Below are the entries; give again exactly the lines from the one mentioning "low risk premiums." through the one mentioning "## 1. Introduction", inclusive.

== == ==

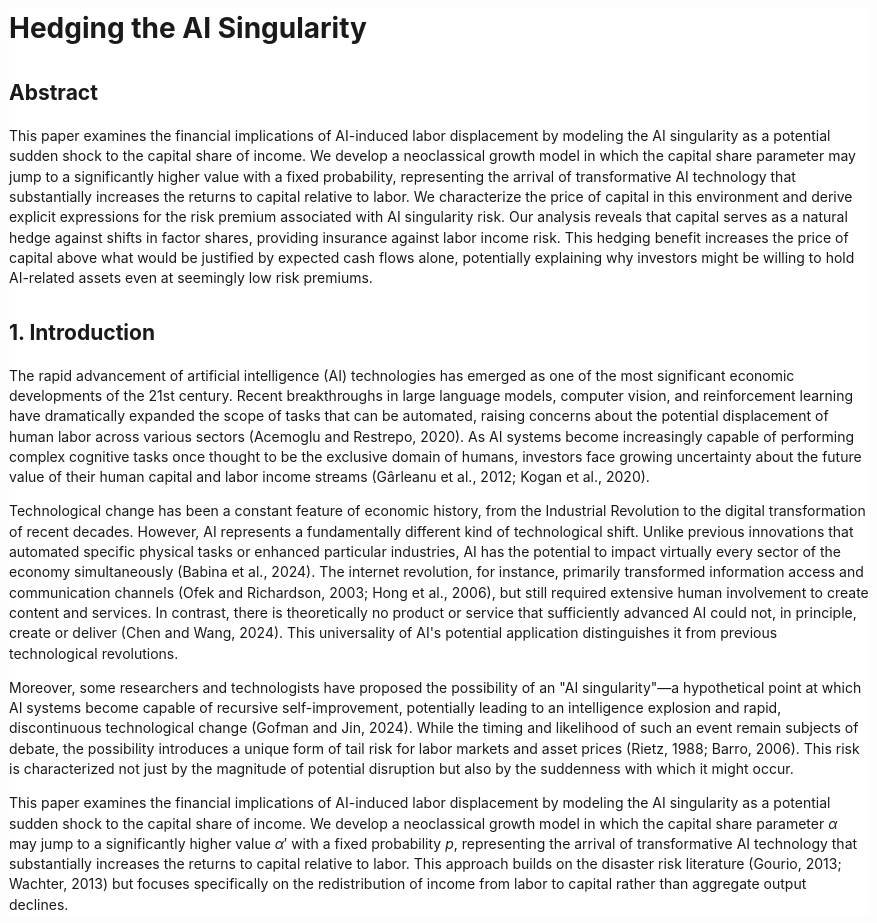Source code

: # Hedging the AI Singularity

## Abstract

This paper examines the financial implications of AI-induced labor displacement by modeling the AI singularity as a potential sudden shock to the capital share of income. We develop a neoclassical growth model in which the capital share parameter may jump to a significantly higher value with a fixed probability, representing the arrival of transformative AI technology that substantially increases the returns to capital relative to labor. We characterize the price of capital in this environment and derive explicit expressions for the risk premium associated with AI singularity risk. Our analysis reveals that capital serves as a natural hedge against shifts in factor shares, providing insurance against labor income risk. This hedging benefit increases the price of capital above what would be justified by expected cash flows alone, potentially explaining why investors might be willing to hold AI-related assets even at seemingly low risk premiums.

## 1. Introduction

The rapid advancement of artificial intelligence (AI) technologies has emerged as one of the most significant economic developments of the 21st century. Recent breakthroughs in large language models, computer vision, and reinforcement learning have dramatically expanded the scope of tasks that can be automated, raising concerns about the potential displacement of human labor across various sectors (Acemoglu and Restrepo, 2020). As AI systems become increasingly capable of performing complex cognitive tasks once thought to be the exclusive domain of humans, investors face growing uncertainty about the future value of their human capital and labor income streams (Gârleanu et al., 2012; Kogan et al., 2020).

Technological change has been a constant feature of economic history, from the Industrial Revolution to the digital transformation of recent decades. However, AI represents a fundamentally different kind of technological shift. Unlike previous innovations that automated specific physical tasks or enhanced particular industries, AI has the potential to impact virtually every sector of the economy simultaneously (Babina et al., 2024). The internet revolution, for instance, primarily transformed information access and communication channels (Ofek and Richardson, 2003; Hong et al., 2006), but still required extensive human involvement to create content and services. In contrast, there is theoretically no product or service that sufficiently advanced AI could not, in principle, create or deliver (Chen and Wang, 2024). This universality of AI's potential application distinguishes it from previous technological revolutions.

Moreover, some researchers and technologists have proposed the possibility of an "AI singularity"—a hypothetical point at which AI systems become capable of recursive self-improvement, potentially leading to an intelligence explosion and rapid, discontinuous technological change (Gofman and Jin, 2024). While the timing and likelihood of such an event remain subjects of debate, the possibility introduces a unique form of tail risk for labor markets and asset prices (Rietz, 1988; Barro, 2006). This risk is characterized not just by the magnitude of potential disruption but also by the suddenness with which it might occur.

This paper examines the financial implications of AI-induced labor displacement by modeling the AI singularity as a potential sudden shock to the capital share of income. We develop a neoclassical growth model in which the capital share parameter $\alpha$ may jump to a significantly higher value $\alpha'$ with a fixed probability $p$, representing the arrival of transformative AI technology that substantially increases the returns to capital relative to labor. This approach builds on the disaster risk literature (Gourio, 2013; Wachter, 2013) but focuses specifically on the redistribution of income from labor to capital rather than aggregate output declines.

== == ==

RESULT OF THE EXERCISE
This paper examines the financial implications of AI-induced labor displacement by modeling the AI singularity as a potential sudden shock to the capital share of income. We develop a neoclassical growth model in which the capital share parameter may jump to a significantly higher value with a fixed probability, representing the arrival of transformative AI technology that substantially increases the returns to capital relative to labor. We characterize the price of capital in this environment and derive explicit expressions for the risk premium associated with AI singularity risk. Our analysis reveals that capital serves as a natural hedge against shifts in factor shares, providing insurance against labor income risk. This hedging benefit increases the price of capital above what would be justified by expected cash flows alone, potentially explaining why investors might be willing to hold AI-related assets even at seemingly low risk premiums.

## 1. Introduction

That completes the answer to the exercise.